[PhD] - Translation Alignment and Extraction Within a Lexica-Centered Iterative Workflow
Oct 2009 - Dec 2017
This thesis addresses two closely related problems. The first, translation alignment, consists of identifying bilingual document pairs that are translations of each other within multilingual document collections (document alignment); identifying sentences, titles, etc, that are translations of each other within bilingual document pairs (sentence alignment); and identifying corresponding word and phrase translations within bilingual sentence pairs (phrase alignment). The second is extraction of bilingual pairs of equivalent word and multi-word expressions, which we call translation equivalents (TEs), from sentence- and phrase-aligned parallel corpora.
While these same problems have been investigated by other authors, their focus has
been on fully unsupervised methods based mostly or exclusively on parallel corpora.
Bilingual lexica, which are basically lists of TEs, have not been considered or given enough
importance as resources in the treatment of these problems. Human validation of TEs,
which consists of manually classifying TEs as correct or incorrect translations, has also not
been considered in the context of alignment and extraction. Validation strengthens the
importance of infrequent TEs (most of the entries of a validated lexicon) that otherwise
would be statistically unimportant.
The main goal of this thesis is to revisit the alignment and extraction problems in the
context of a lexica-centered iterative workflow that includes human validation. Therefore, the methods proposed in this thesis were designed to take advantage of knowledge accumulated in human-validated bilingual lexica and translation tables obtained by unsupervised methods. Phrase-level alignment is a stepping stone for several applications, including the extraction of new TEs, the creation of statistical machine translation systems, and the creation of bilingual concordances. Therefore, for phrase-level alignment, the higher accuracy of human-validated bilingual lexica is crucial for achieving higher quality results in these downstream applications.

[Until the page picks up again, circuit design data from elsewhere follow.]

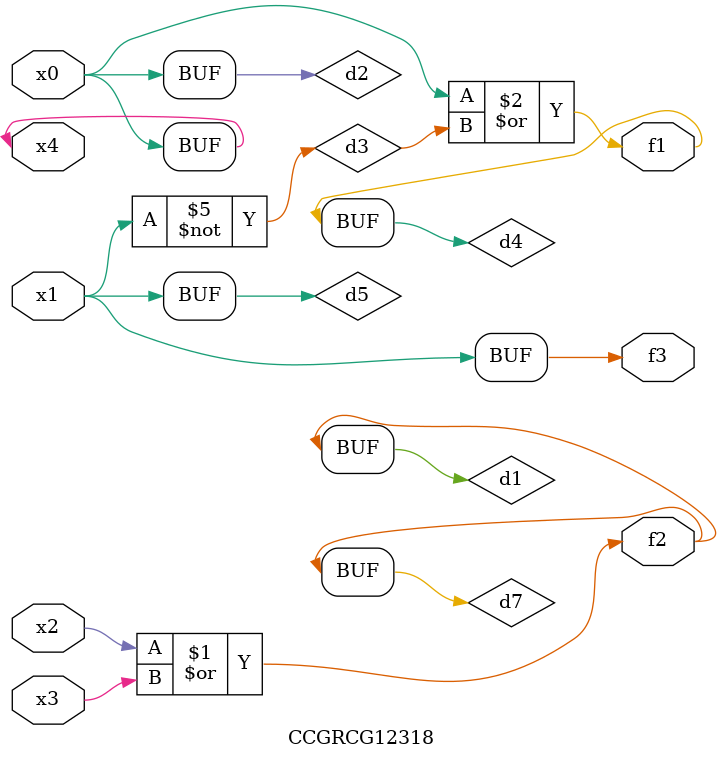
<source format=v>
module CCGRCG12318(
	input x0, x1, x2, x3, x4,
	output f1, f2, f3
);

	wire d1, d2, d3, d4, d5, d6, d7;

	or (d1, x2, x3);
	buf (d2, x0, x4);
	not (d3, x1);
	or (d4, d2, d3);
	not (d5, d3);
	nand (d6, d1, d3);
	or (d7, d1);
	assign f1 = d4;
	assign f2 = d7;
	assign f3 = d5;
endmodule

</source>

There are two main conceptual contributions. The first is the coverage maximization approach to alignment, which makes direct use of the information contained in a lexicon, or in translation tables when this is small or does not exist. The second is the introduction of translation patterns which combine novel and old ideas and enables precise and productive extraction of TEs. As material contributions, the alignment and extraction methods proposed in this thesis have produced source materials for three lines of research, in the context of three PhD theses (two of them already defended), all sharing with me the supervision of my advisor. The topics of these lines of research are statistical machine translation, algorithms and data structures for indexing and querying phrase-aligned parallel corpora, and bilingual lexica classification and generation. Four publications have resulted directly from the work presented in this thesis and twelve from the collaborative lines of research.